Bed pasien yang cukup besar bisa memuat saya dan suami. Ruangannya dingin ber-ac. Tempatnya nyaman dan sangat privasi. Bahkan perlengkapan bayi baru lahir yang menjadi secerah motivasi.
Ini adalah hari yang kamu tunggu, nabila! Berbahagialah! Kenapa malah menangis?
Gelombang cinta itu sudah datang!
Sakitnya pendarahan yang berujung kuratese pada kehamilan pertama ternyata masih lebih ringan daripada rasa sakit malam itu.
Sakitnya diinduksi selama 3 hari yang berujung operasi cesar juga masih tidak seberapa daripada malam itu. Sakitnya kontraksi.
Tapi ada yang lebih menyakitkan, saat bidan menyatakan, "belum ada bukaan!"
"Ibu.. Yang sabar ya. Maaf saya tidak bisa membantu apa-apa. Dengan kondisi bukaan yang belum seberapa ini, bisa sehari dua hari, bahkan bisa seminggu.
Memang, ibu yang habis melahirkan dengan operasi, ketika melahirkan normal, sakitnya itu melebihi yang belum pernah operasi sebelumnya. Seperti balon sudah pernah besar lalu ditambal, lalu membesar lagi." kata bu bidan.
Ya Allah.. Rasa sakitnya sudah tak tertahankan, mana mungkin saya kuat bertahan selama beberapa hari lagi.
"Bah, kayaknya kalau operasi ndak sesakit dan selama ini kan ya?" kata saya pada suami, mulai goyah.
"Kamu akan menyesal jika tidak pernah bersalin normal. Ini adalah moment dosa-dosa dihapus. Sudah tidak perlu berpikir operasi." kata suami yang terus berada di samping saya.
Teringat semua usaha dan segenap ikhtiar untuk bisa bersalin dengan normal, sesuai fitrah. Mungkin akan berakhir sia-sia jika saya sudah menyerah di titik ini.
Ikhtiar Hamil Anak Kedua
Pernah mendengarkan nasihat Ustadz Haris Mujahid rahimahullah, bahwa seorang Muslim itu harus punya banyak anak. Jika bisa melahirkan 10 mujahid, kenapa hanya 2 bahkan 1? Jika bisa membesarkan seorang banyak penghafal Quran, lalu kenapa cuma sedikit?

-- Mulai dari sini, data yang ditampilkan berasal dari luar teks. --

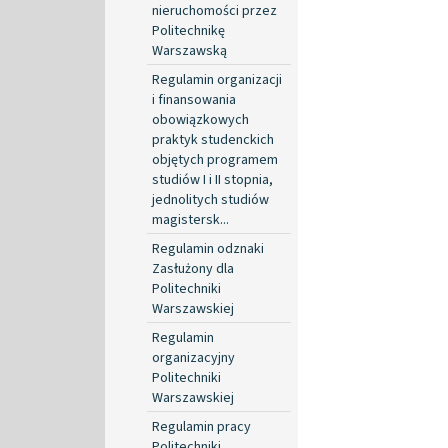
nieruchomości przez
Politechnikę
Warszawską
Regulamin organizacji
i finansowania
obowiązkowych
praktyk studenckich
objętych programem
studiów I i II stopnia,
jednolitych studiów
magistersk...
Regulamin odznaki
Zasłużony dla
Politechniki
Warszawskiej
Regulamin
organizacyjny
Politechniki
Warszawskiej
Regulamin pracy
Politechniki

Ya Allah, pengen punya banyak anak. Batin saya.
Lalu pernah juga ada seorang teman yang baru saja melahirkan normal setelah operasi cesar. Saya berkata padanya, "pengen bisa merasakan lahiran normal."
Tapi.. Waktu itu siklus bulanan saya berantakan. Entah sudah berapa bulan waktu itu saya belum 'dapat'.
Jangankan berpikir punya banyak anak, sudah dapat 1 saja alhamdulillah. Tapi tidak ada salahnya untuk ikhtiar sembuh dan bisa mens lagi.
Akhirnya saya mencoba untuk sembuh. Hampir tiap malam, minta diterapi oleh suami. Suami adalah terapis PAZ, metode pengobatan yang ditemukan oleh Ustadz Haris Mujahid Rahimahullah.
Tiap pagi merutinkan jalan kaki bersama Umar. Jalannya juga yang sesuai dengan terapi PAZ, jalan cepat, tegak dan langkah lebar.
Selain terapi PAZ, saya ikhtiar untuk ruqyah daun bidara. Saya beli serbuk bidara di bibi yang seorang terapis ruqyah juga. Tiap malam saya saya minum seduhan daunnya yang sudah diruqyah atau dibacakan Al-Fatihah, ayat kursi dan tiga surat akhir dan sisanya dilaburkan ke seluruh badan.
Dan kejutan datang dari Allah. Garis dua pada testpack.
Ya Allah.. Padahal saya sungguh belum pantas, belum jadi yang ibu yang baik selama ini.